Again on the ram, we really wanted to get 8gb and make that power friendly as well which is a challenge to get both power friendly for acoustics and get high capacity and high bandwidth. So for our memory architecture we're actually achieving all of that and we're getting over 200gb/s across the memory sub-sytem.
Knowing that this is a box that's able to change its power consumption based on the loads that are going, i feel really good about that. If it needs it the power is there, if it doesn't it'll go into a lower power mode and use only what it needs to.
Within the silicon are actually power switches which actually shut cores off which are not being used. We can apply dynamic frequency voltage scaling so if you don't need to burn the power, you dont have to.
Last generation that box was fixed and it was all about optimize, optimize, optimize. The games that we see now on the xbox360 look tremendously better than the games at launch because we deeply understand that chip. That's going to happen in this generation, but add to it a growing number of transistors in the cloud that are really not very far away that you could start to move those loads on to. You can start to have bigger worlds, lots of players together and you could also take things that are done locally and push them out onto the cloud. This is a new way of thinking about gaming consoles and what could be done with them.

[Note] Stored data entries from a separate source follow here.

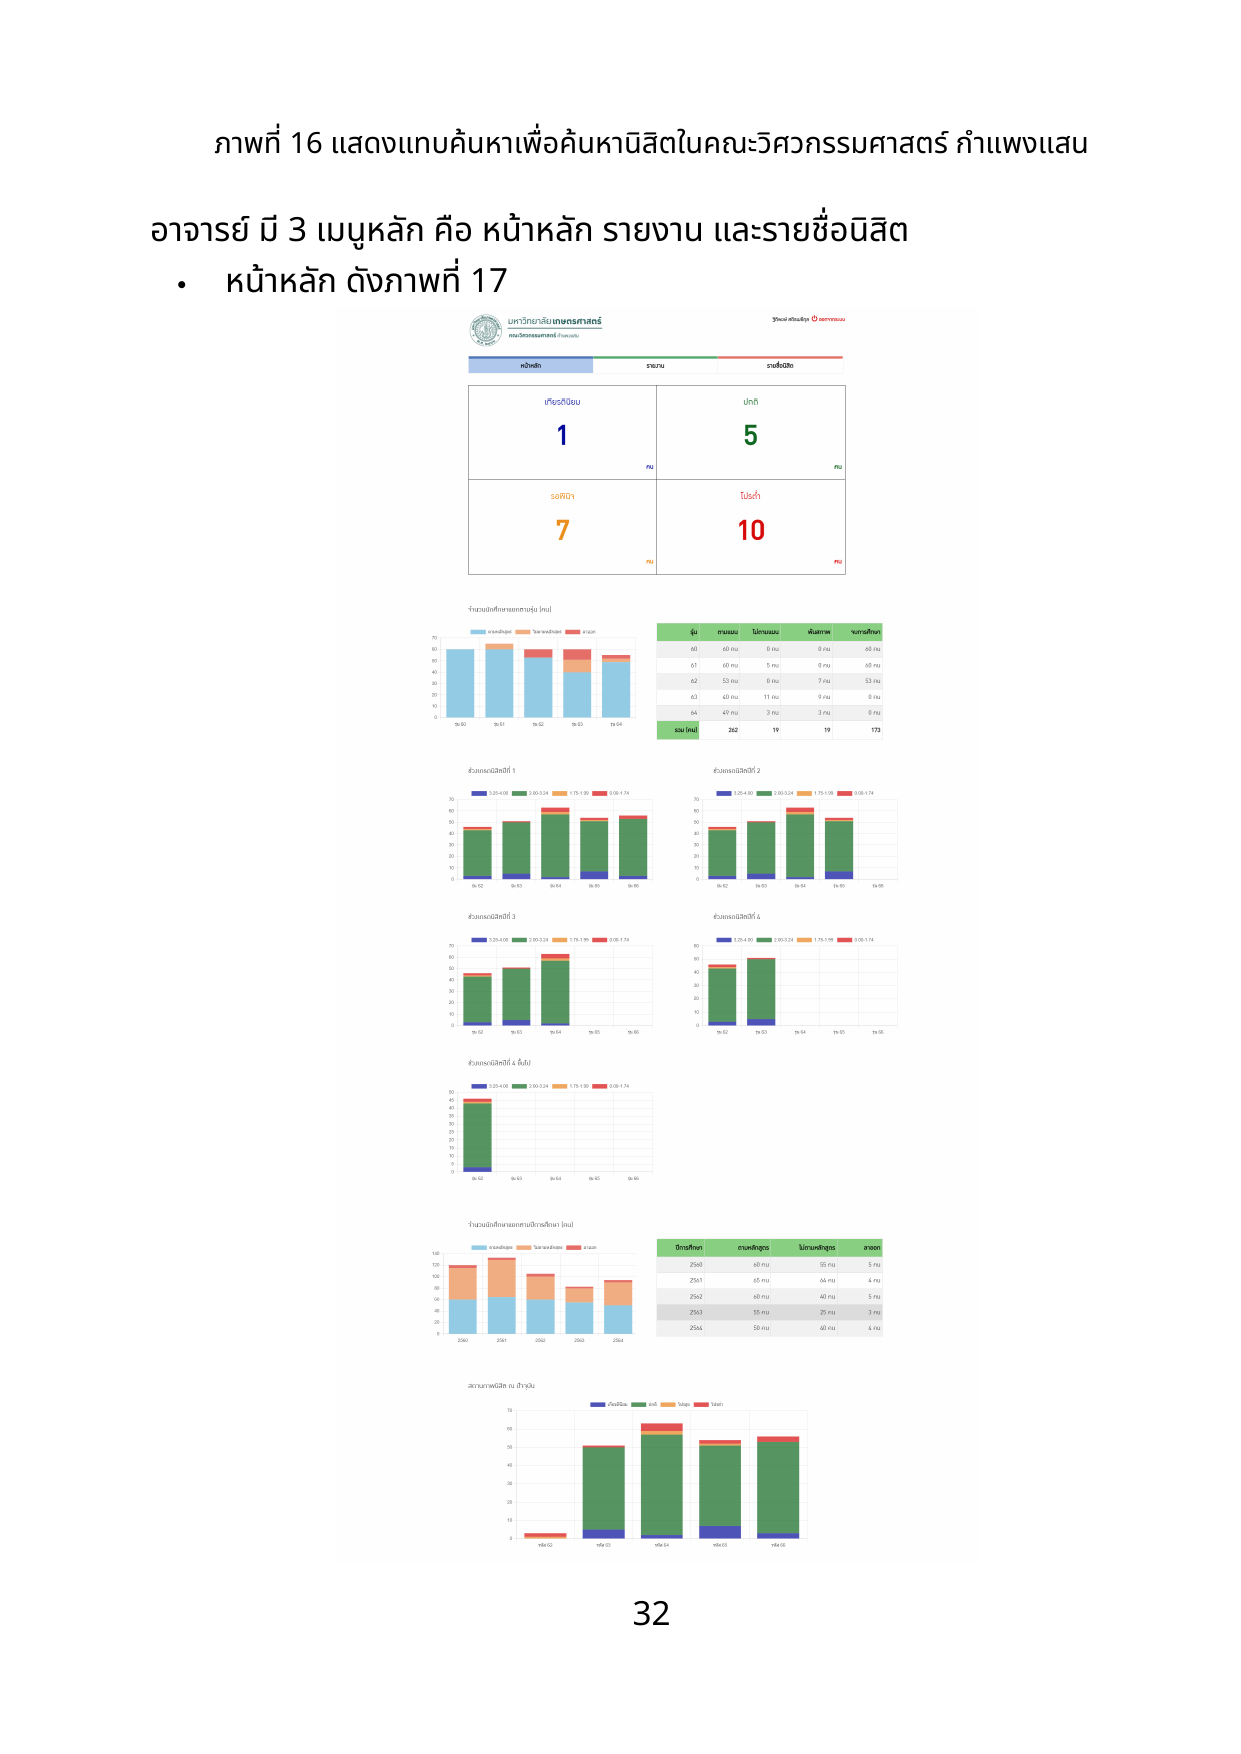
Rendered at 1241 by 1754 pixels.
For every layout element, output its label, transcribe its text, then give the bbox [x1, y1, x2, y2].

list อาจารย์ มี 3 เมนูหลัก คือ หน้าหลัก รายงาน และรายชื่อนิสิต [150, 206, 1153, 256]
list ภาพที่ 16 แสดงแทบค้นหาเพื่อค้นหานิสิตในคณะวิศวกรรมศาสตร์ กำแพงแสน [150, 122, 1153, 166]
list หน้าหลัก ดังภาพที่ 17 [150, 256, 1153, 307]
picture [335, 307, 978, 1562]
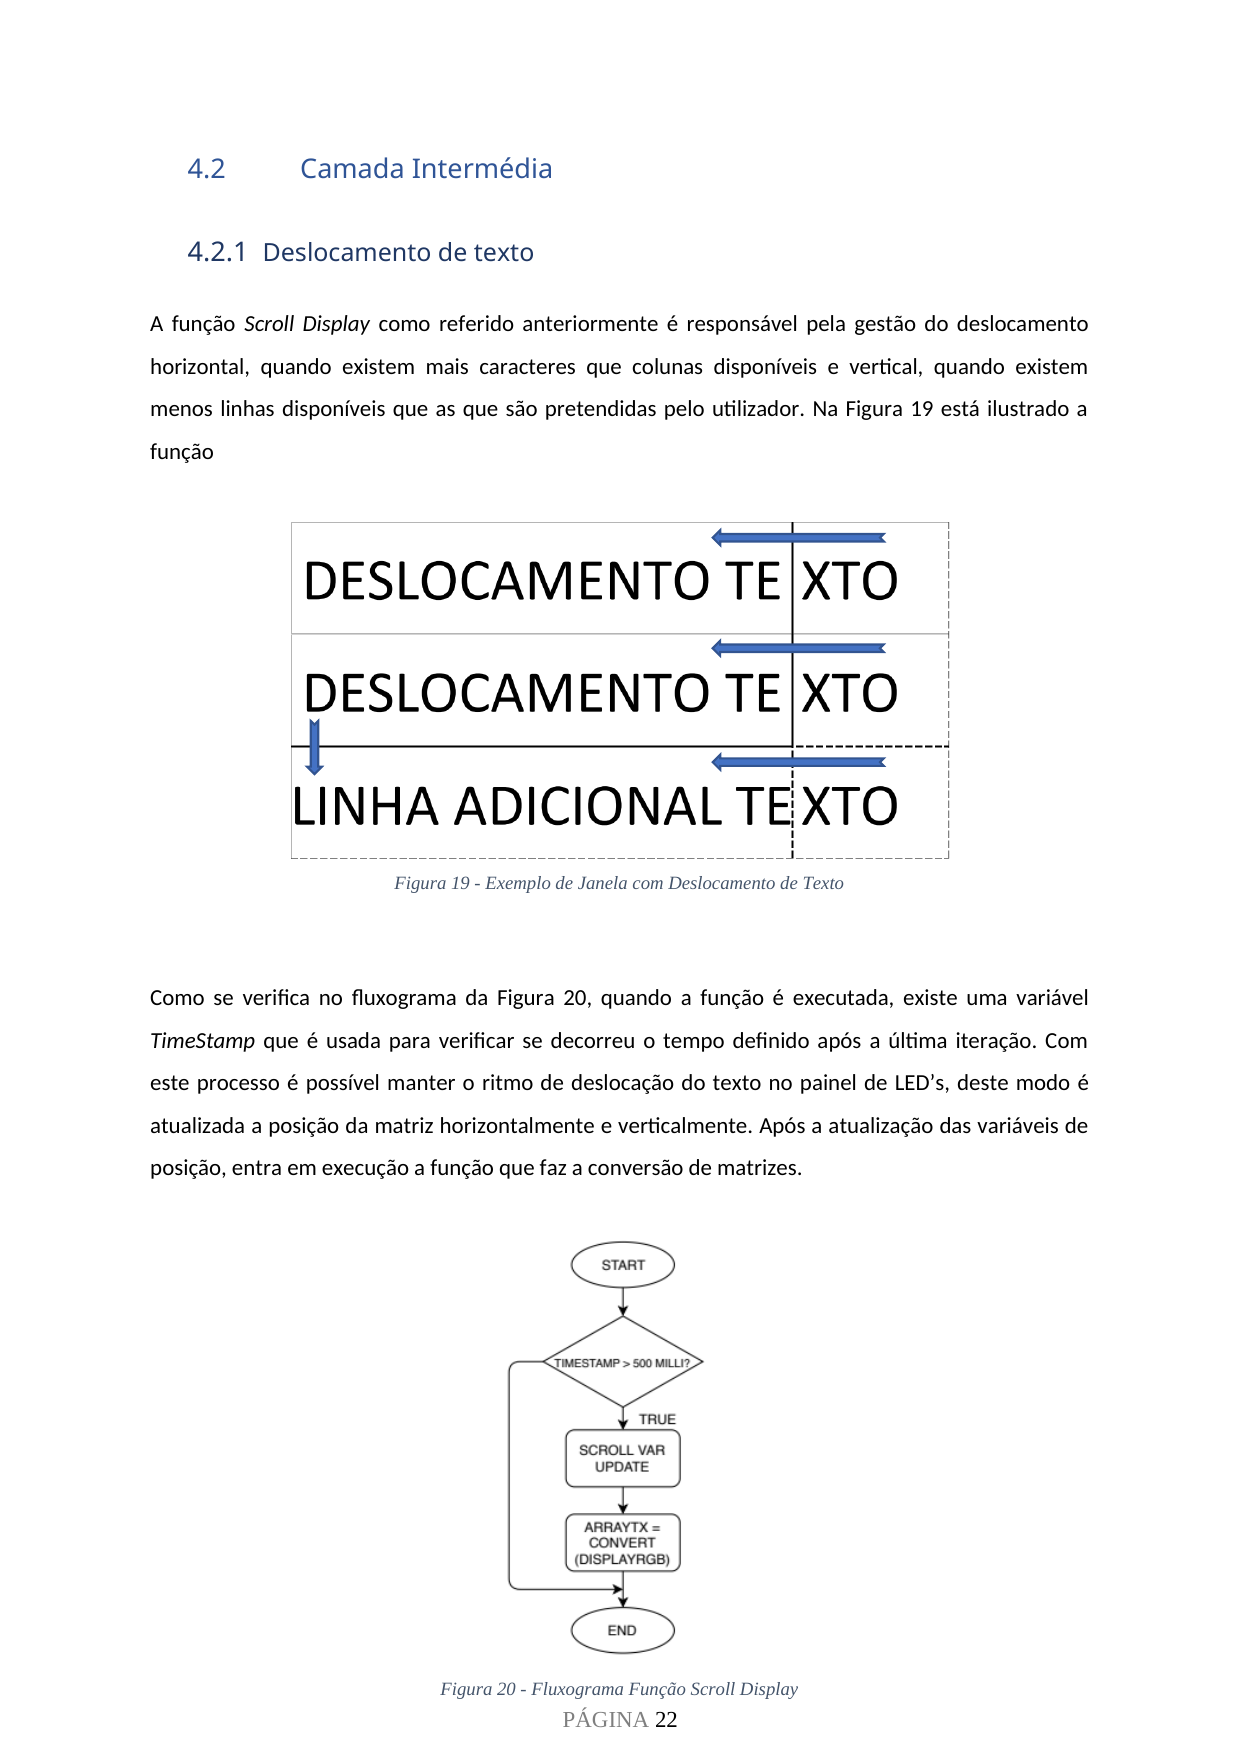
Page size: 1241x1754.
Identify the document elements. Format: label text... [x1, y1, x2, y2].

subtitle Camada Intermédia [187, 149, 1090, 186]
text A função Scroll Display como referido anteriormente é responsável pela gestão do deslocamento horizontal, quando existem mais caracteres que colunas disponíveis e vertical, quando existem menos linhas disponíveis que as que são pretendidas pelo utilizador. Na Figura 19 está ilustrado a função [150, 309, 1090, 465]
text Figura 20 - Fluxograma Função Scroll Display [150, 1678, 1090, 1700]
text Como se verifica no fluxograma da Figura 20, quando a função é executada, existe uma variável TimeStamp que é usada para verificar se decorreu o tempo definido após a última iteração. Com este processo é possível manter o ritmo de deslocação do texto no painel de LED’s, deste modo é atualizada a posição da matriz horizontalmente e verticalmente. Após a atualização das variáveis de posição, entra em execução a função que faz a conversão de matrizes. [150, 983, 1090, 1181]
subtitle Deslocamento de texto [187, 233, 1090, 269]
text Figura 19 - Exemplo de Janela com Deslocamento de Texto [150, 872, 1090, 893]
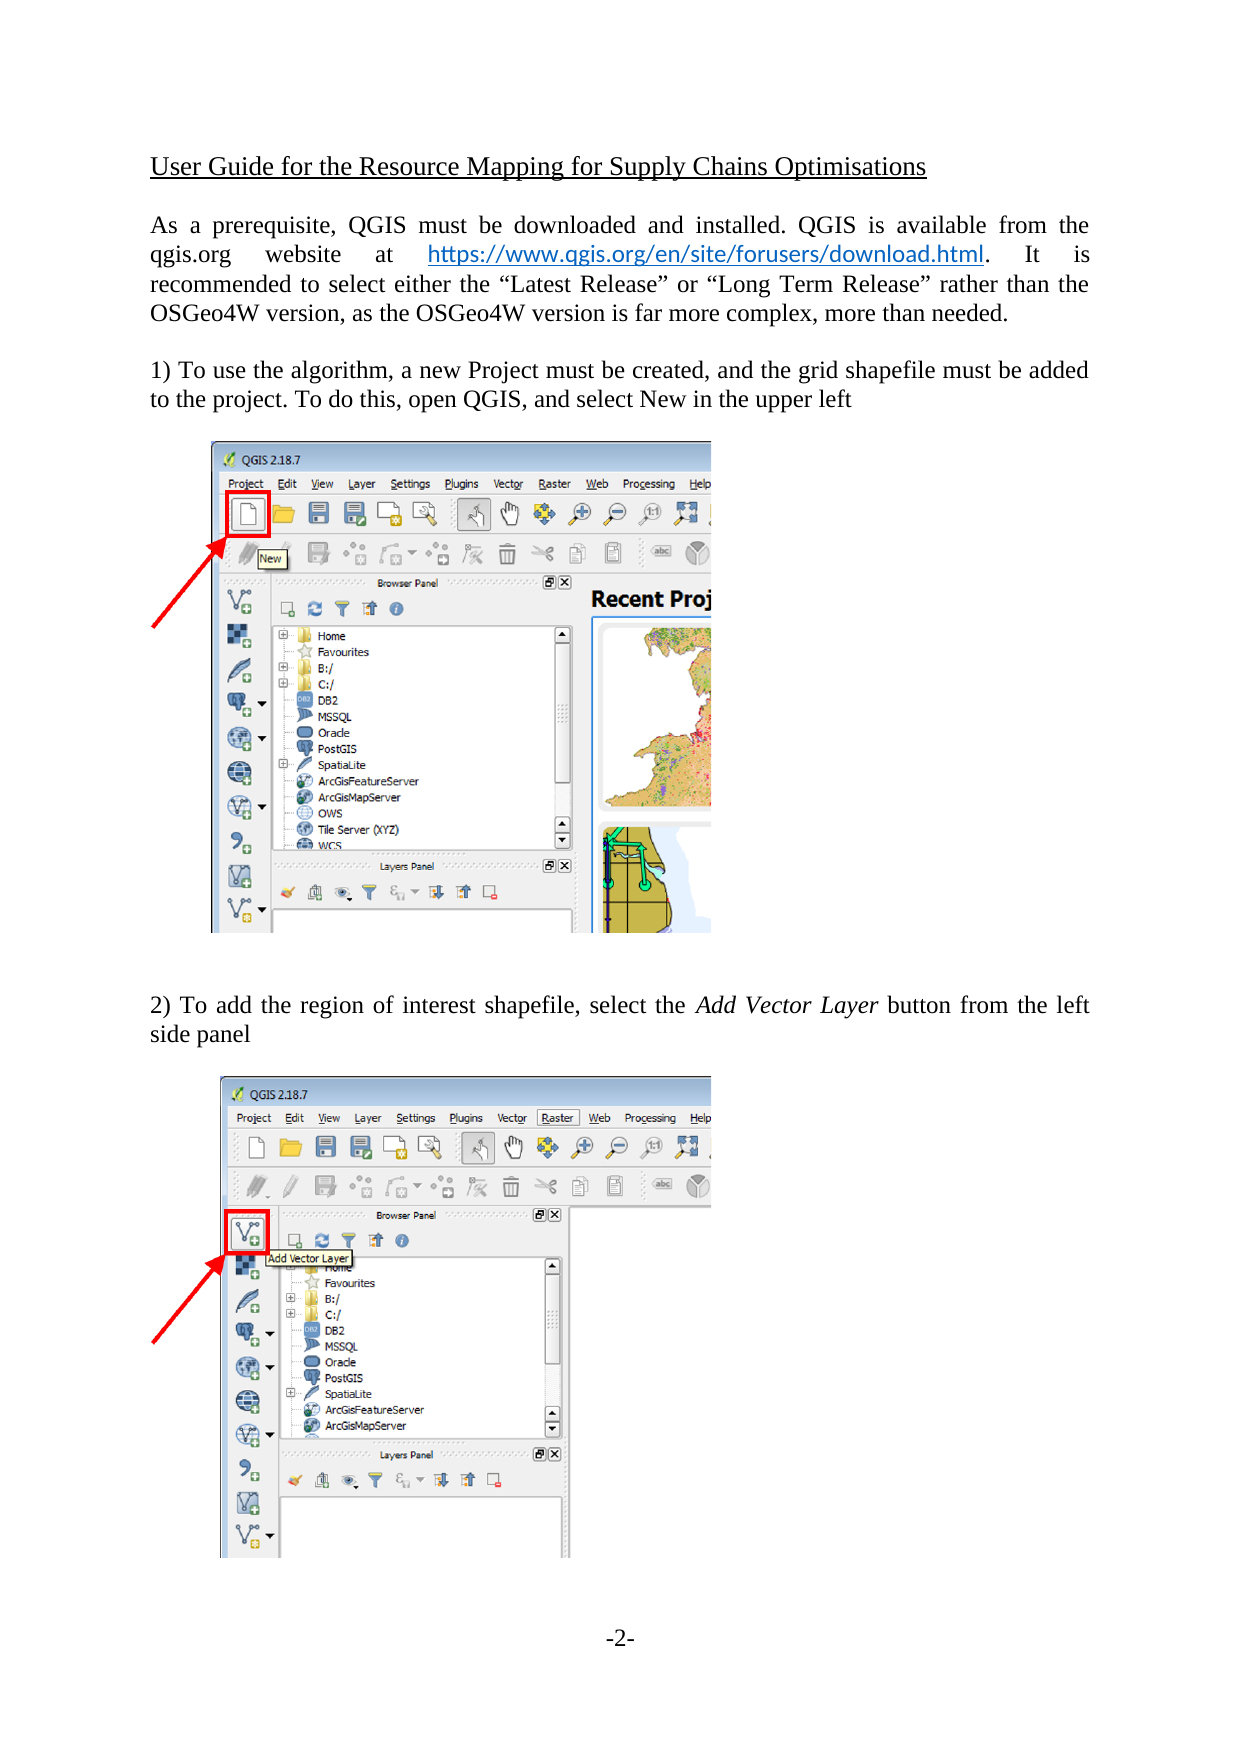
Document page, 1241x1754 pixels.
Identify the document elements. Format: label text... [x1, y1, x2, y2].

picture [150, 1076, 712, 1558]
text 2) To add the region of interest shapefile, select the Add Vector Layer button from the left side panel [150, 990, 1090, 1048]
text 1) To use the algorithm, a new Project must be created, and the grid shapefile must be added to the project. To do this, open QGIS, and select New in the upper left [150, 355, 1090, 413]
picture [150, 441, 712, 933]
text As a prerequisite, QGIS must be downloaded and installed. QGIS is available from the qgis.org website at https://www.qgis.org/en/site/forusers/download.html. It is recommended to select either the “Latest Release” or “Long Term Release” rather than the OSGeo4W version, as the OSGeo4W version is far more complex, more than needed. [150, 210, 1090, 327]
text User Guide for the Resource Mapping for Supply Chains Optimisations [150, 150, 1090, 181]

There's also some technology we put in to enable really large dynamic worlds as well. We have this thing called partially resident textures that the gpu supports which actually means that you can save esentially gigabytes of memory in not having to have all of the data loaded at all of the time. So the gpu itself can figure out if something is in memory or not, it doesn't need everything to be physically in memory the whole time. We also put in a compression as well, we have lz77 move engines that can just work behind the scene and compress/decompress, which is going to be really super important for working with data from the cloud.